§ Directions for this task: Rewrite the lines below, changing "Kontakt" to "E-mail" and leaving everything else the same.

Start of The data

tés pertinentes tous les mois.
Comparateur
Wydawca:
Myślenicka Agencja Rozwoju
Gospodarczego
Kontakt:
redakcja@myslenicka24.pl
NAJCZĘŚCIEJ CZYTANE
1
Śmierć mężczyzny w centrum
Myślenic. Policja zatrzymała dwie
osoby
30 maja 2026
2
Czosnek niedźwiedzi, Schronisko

End of The data

§ Exercise solution:
tés pertinentes tous les mois.
Comparateur
Wydawca:
Myślenicka Agencja Rozwoju
Gospodarczego
E-mail:
redakcja@myslenicka24.pl
NAJCZĘŚCIEJ CZYTANE
1
Śmierć mężczyzny w centrum
Myślenic. Policja zatrzymała dwie
osoby
30 maja 2026
2
Czosnek niedźwiedzi, Schronisko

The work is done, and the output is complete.